## BACAAN
Dalam seri CLOSE READING ini, para pakar Alkitab merenungkan suatu bagian Alkitab dalam bidang keahlian mereka yang telah membentuk pemuridan diri mereka dan terus memengaruhi mereka hingga saat ini.
Dalam surat kedua Paulus kepada jemaat di Korintus, ia mendengar Tuhan berkata, “Cukuplah anugerah-Ku bagimu” (2Kor. 12:9 LAI TB 2). Selama tahun-tahun pertama setelah saya membuat pernyataan iman kepada Kristus, kata-kata ini memberi saya penghiburan luar biasa. Mula-mula saya menafsirkannya dalam konteks dosa-dosa dan kekurangan saya sendiri: Ketika saya bersikap kasar kepada orang tua saya atau bergosip tentang seorang teman, anugerah-Nya sudah cukup.
Kemudian, saya mengartikan kata-kata tersebut dalam konteks kesusahan atau kesulitan, seperti ketika saya mengalami cedera lutut yang mengakhiri kemampuan saya untuk berlari, bermain sepak bola, dan football—dan banyak hal lainnya yang saya nikmati untuk dilakukan bersama keluarga dan teman-teman. Melalui tantangan-tantangan itu dan ketidakstabilan apa pun yang tengah saya alami, kemurahan hati Tuhan menjadi benang yang kuat. Dia benar-benar penolong saya yang selalu hadir.
Akan tetapi suatu hari, saya menemukan bahwa segala sesuatunya berbeda. Selama masa sakit kronis dan penyakit yang berkepanjangan, kata-kata yang telah memberi saya obat penenang berubah menjadi batu yang menghancurkan, beban yang menyesakkan yang tidak dapat saya singkirkan atau bersikap pura-pura tidak ada. Dalam gereja, semua teman saya berdiri dengan tangan terangkat penuh sukacita, dan semua orang, kecuali saya, melantunkan bagian reff dari sebuah lagu pujian yang populer: “Your grace is enough.” Saya duduk di kursi saya, diliputi gelombang keputusasaan dan kemarahan yang silih berganti. Orang-orang yang gembira dan sehat mengelilingi saya sambil bernyanyi. Di tengah kerumunan penuh gairah, saya sendirian.

## TUGAS
Lanjutkan bacaan di atas tentang renungan atas ayat "Cukuplah anugerah-Ku bagimu", mulai sesudah kalimat terakhirnya. Daftar di bawah ini tidak berkaitan dengan bacaan di atas.

## BAHAN

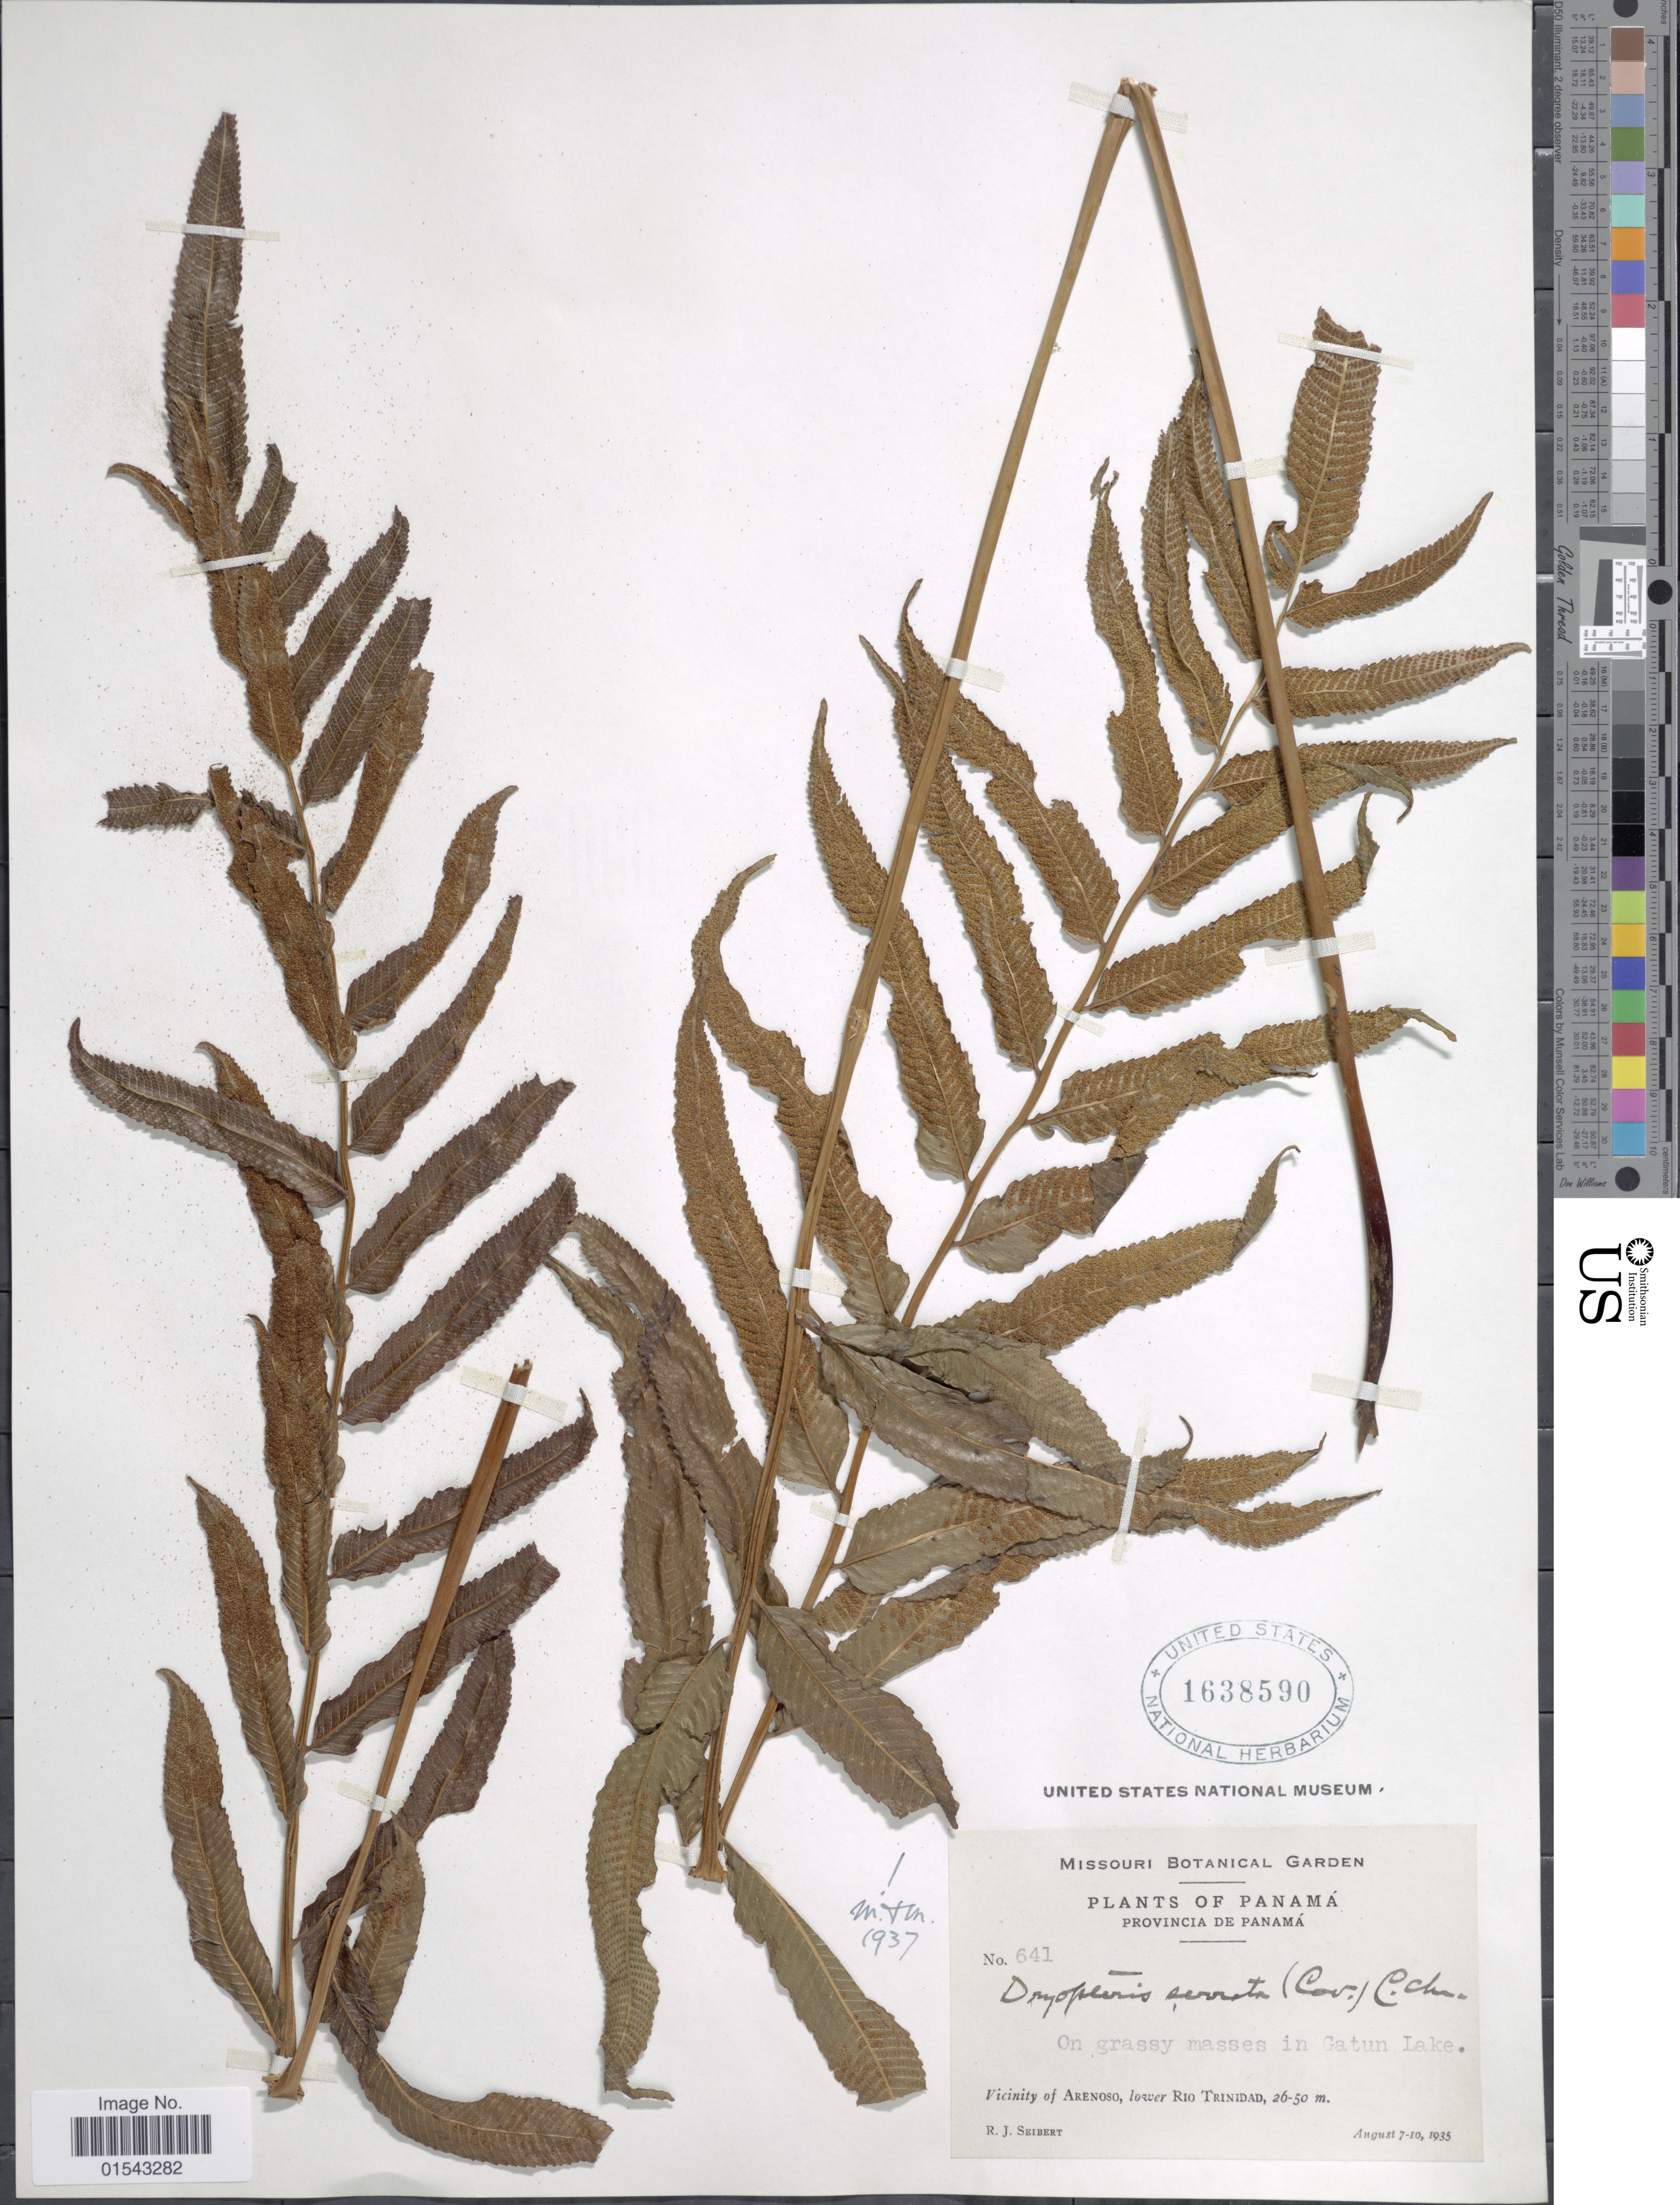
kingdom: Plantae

## JAWABAN
Saat saya mendengar kata-kata itu, saya selalu bertanya pada diri sendiri, anugerah-Mu cukup? Cukup untuk apa, tepatnya? Pertanyaan-pertanyaan seperti ini menyita perhatian saya.
Saya bukannya tidak percaya lagi pada Tuhan atau bahwa keselamatan akan datang pada akhirnya. Bukan pula karena saya tidak percaya lagi bahwa Tuhan akan menyembuhkan dan menolong orang-orang di sekeliling saya. Saya sungguh percaya bahwa Tuhan dengan murah hati menjawab doa-doa. Namun, setelah satu dekade mengalami rasa sakit, kelelahan, dan penyakit yang membuat saya kehilangan harapan dan merasa sangat kesepian, saya tidak lagi memercayai bahwa itu benar untuk saya. Saya pasrahkan diri saya untuk menanggung penderitaan, untuk sekadar bertahan hidup.
Keputusasaan ini membawa saya ke banyak tempat yang gelap. Ketika orang lain memberi saya nasihat, mereka sering mengemukakan Yesus sebagai model kesetiaan dalam penderitaan, dan meskipun saya menghargai kepedulian mereka (dan setuju dengan landasan berpikir mereka), saya sering memikiran fakta bahwa sebagian besar penderitaan Yesus terjadi dalam waktu satu minggu. Tujuh hari. Saya akui bahwa kadang kala saya merasa iri dengan kematian-Nya yang cepat, meskipun menyakitkan. (Seperti yang saya katakan, saya telah mengalami hari-hari yang gelap.)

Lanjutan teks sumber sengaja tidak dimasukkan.